─── Data for processing
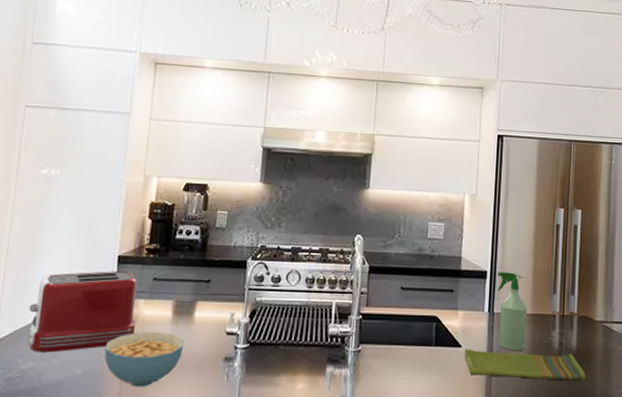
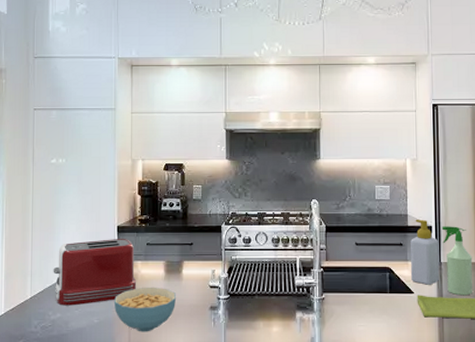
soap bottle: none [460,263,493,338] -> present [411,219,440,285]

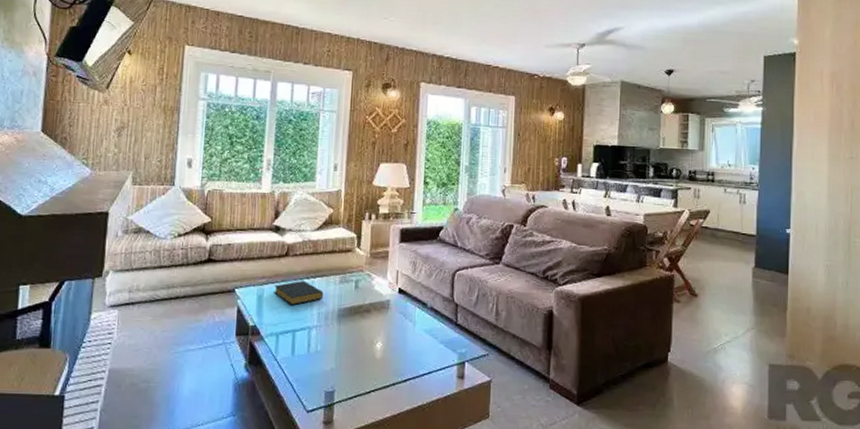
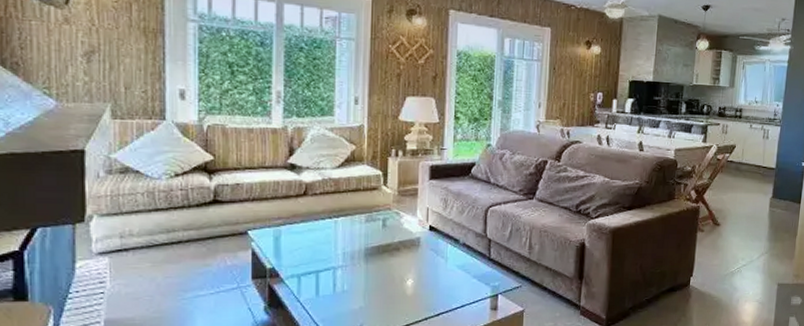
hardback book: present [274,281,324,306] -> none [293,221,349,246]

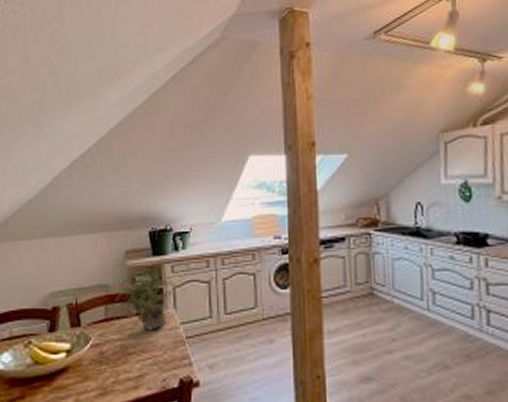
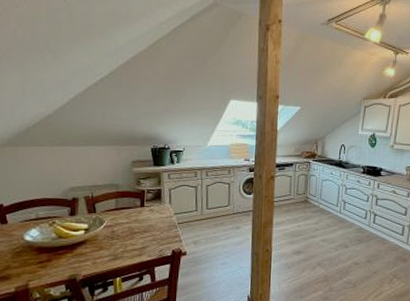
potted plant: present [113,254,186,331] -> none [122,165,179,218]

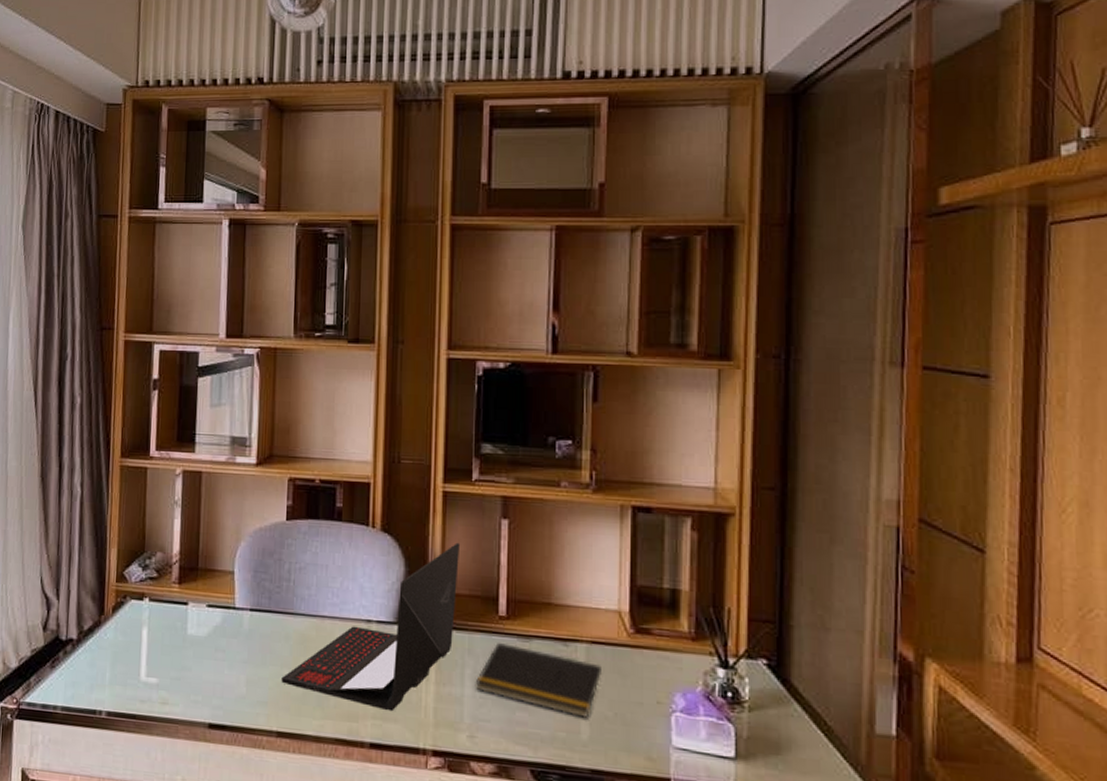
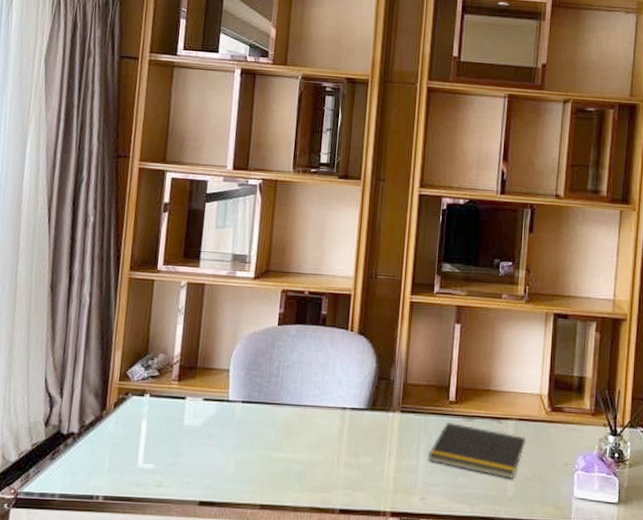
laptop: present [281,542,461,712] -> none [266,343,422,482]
──────
─── Data for processing
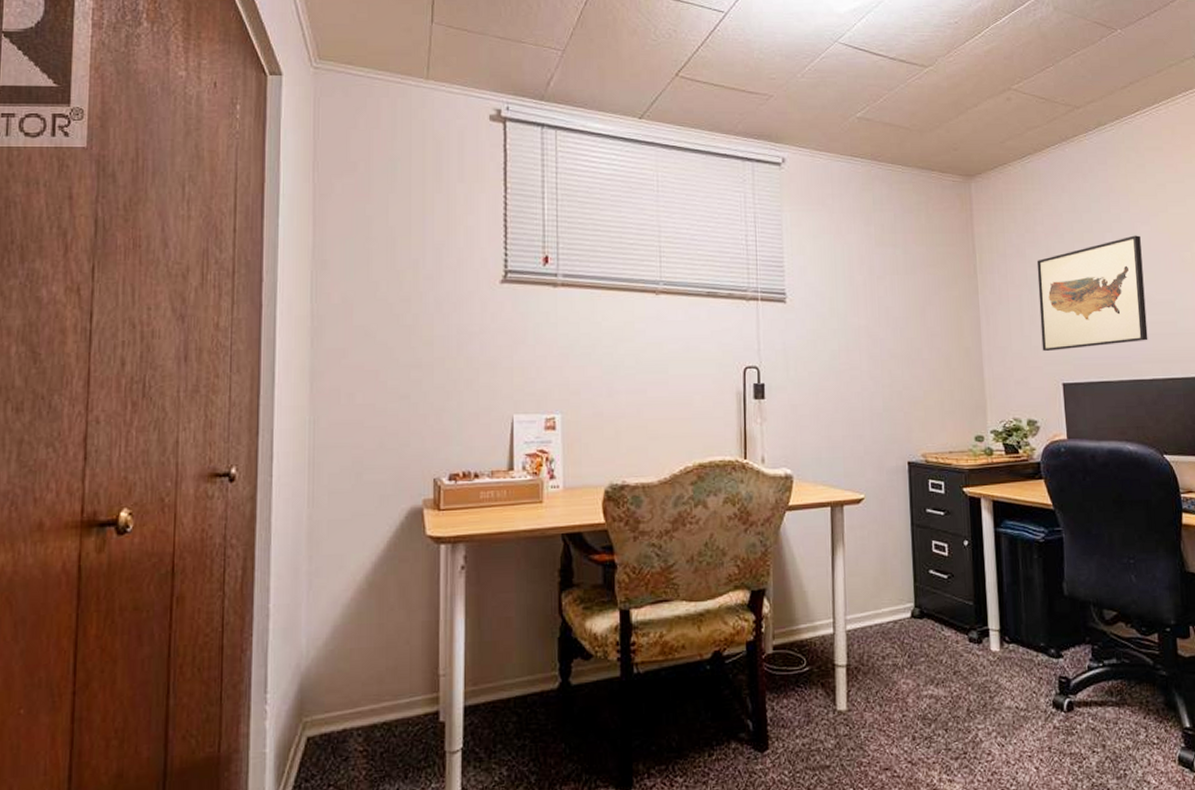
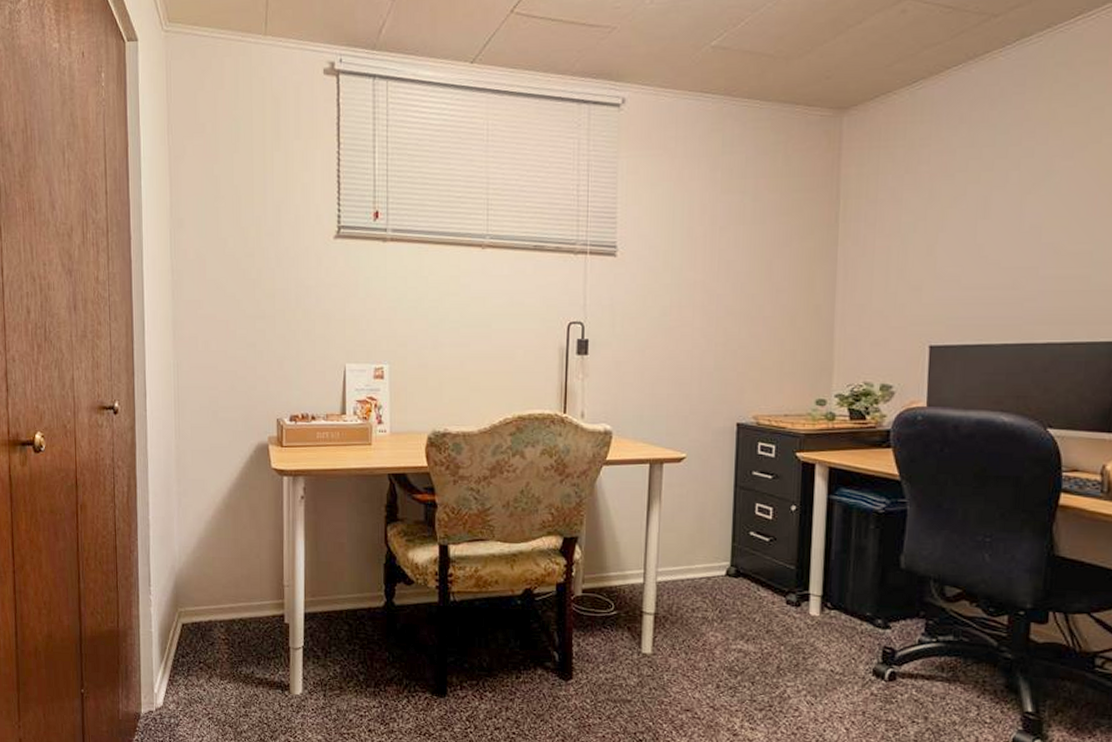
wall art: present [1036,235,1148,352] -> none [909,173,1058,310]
──────
▶ _Job_
Print nothing but the lines above starting with the line that contains "soap bottle: none" and going on through the line that contains "laptop: present [281,542,461,712]". Leave out the pictures.

▶ _Answer section_
soap bottle: none [460,263,493,338] -> present [411,219,440,285]

hardback book: present [274,281,324,306] -> none [293,221,349,246]

potted plant: present [113,254,186,331] -> none [122,165,179,218]

laptop: present [281,542,461,712] -> none [266,343,422,482]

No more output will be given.